>>

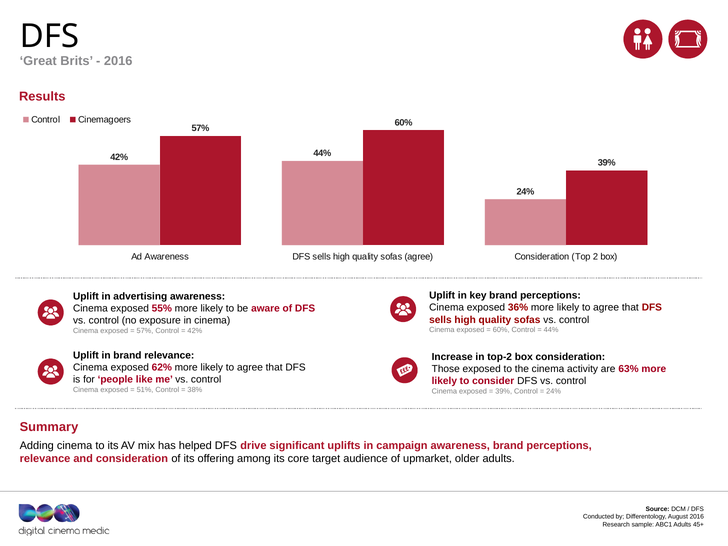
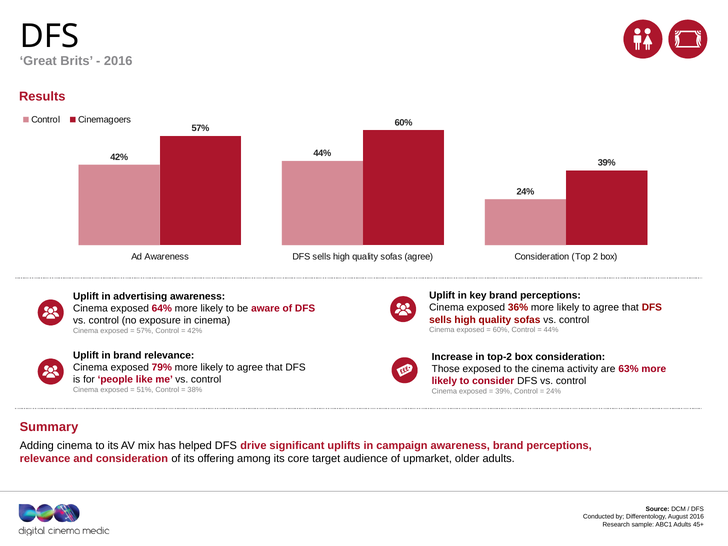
55%: 55% -> 64%
62%: 62% -> 79%
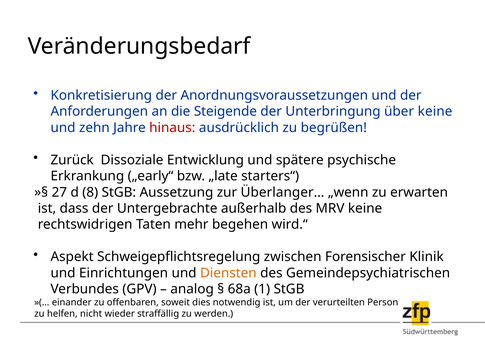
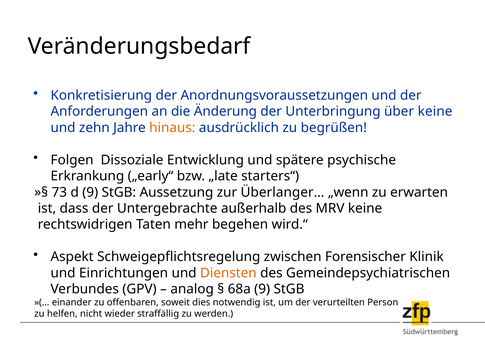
Steigende: Steigende -> Änderung
hinaus colour: red -> orange
Zurück: Zurück -> Folgen
27: 27 -> 73
d 8: 8 -> 9
68a 1: 1 -> 9
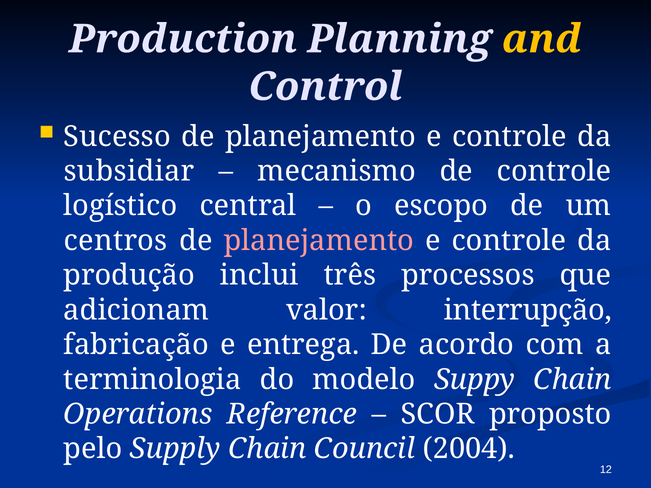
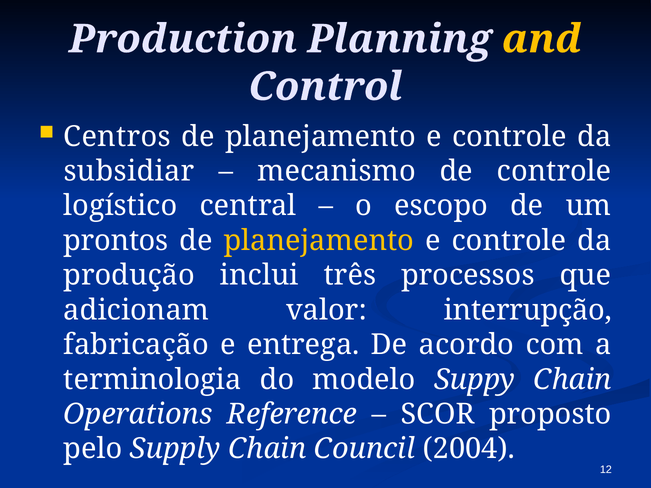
Sucesso: Sucesso -> Centros
centros: centros -> prontos
planejamento at (319, 241) colour: pink -> yellow
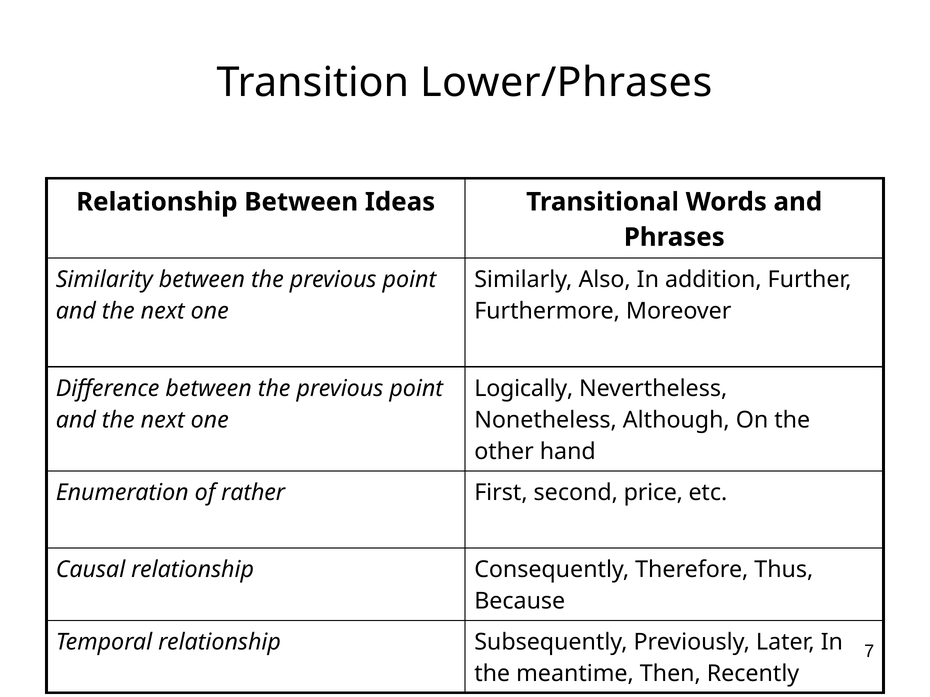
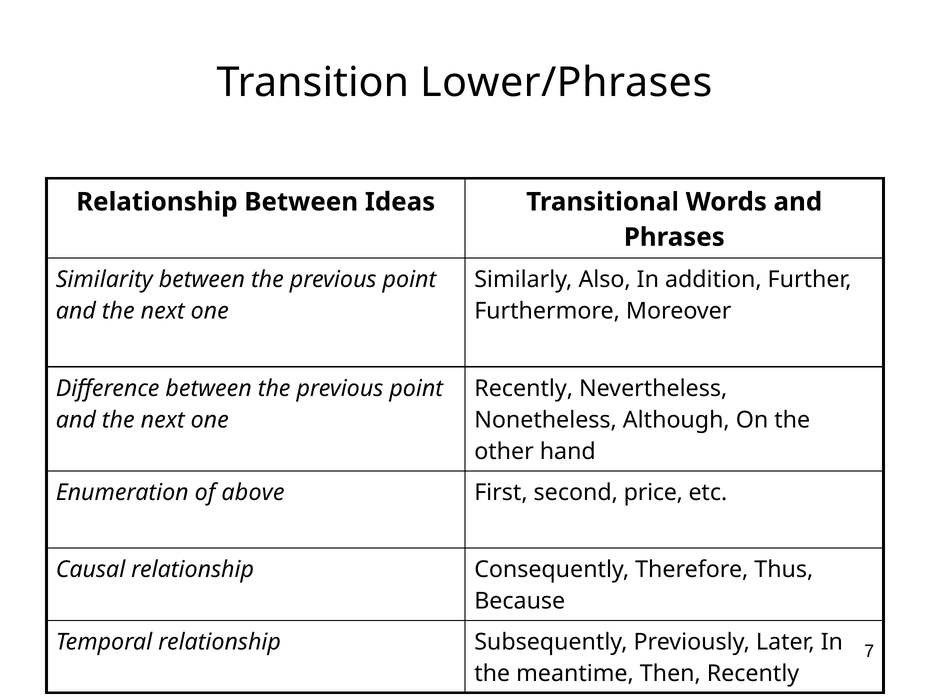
Logically at (524, 389): Logically -> Recently
rather: rather -> above
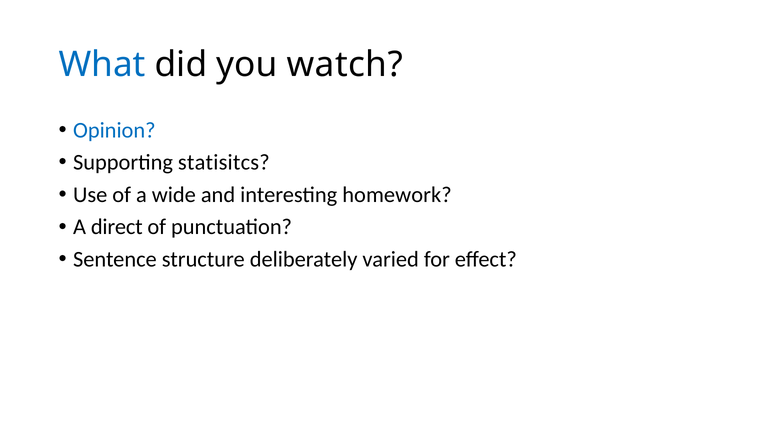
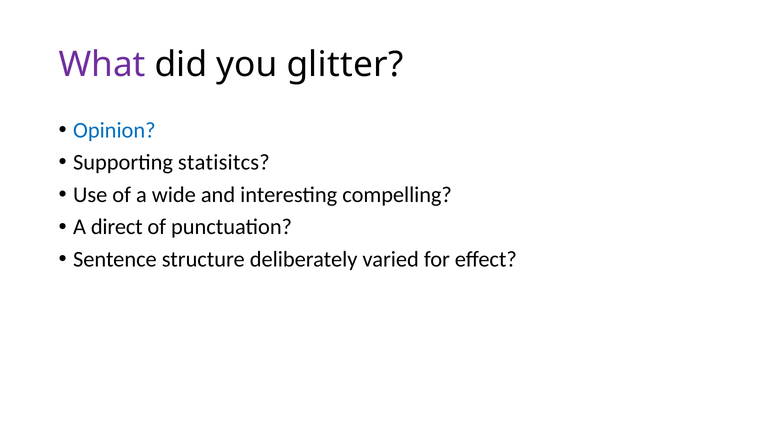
What colour: blue -> purple
watch: watch -> glitter
homework: homework -> compelling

<<

Which lines of the records above contain the word "colour"? Copy each of those lines in full.

hinaus colour: red -> orange
planejamento at (319, 241) colour: pink -> yellow
What colour: blue -> purple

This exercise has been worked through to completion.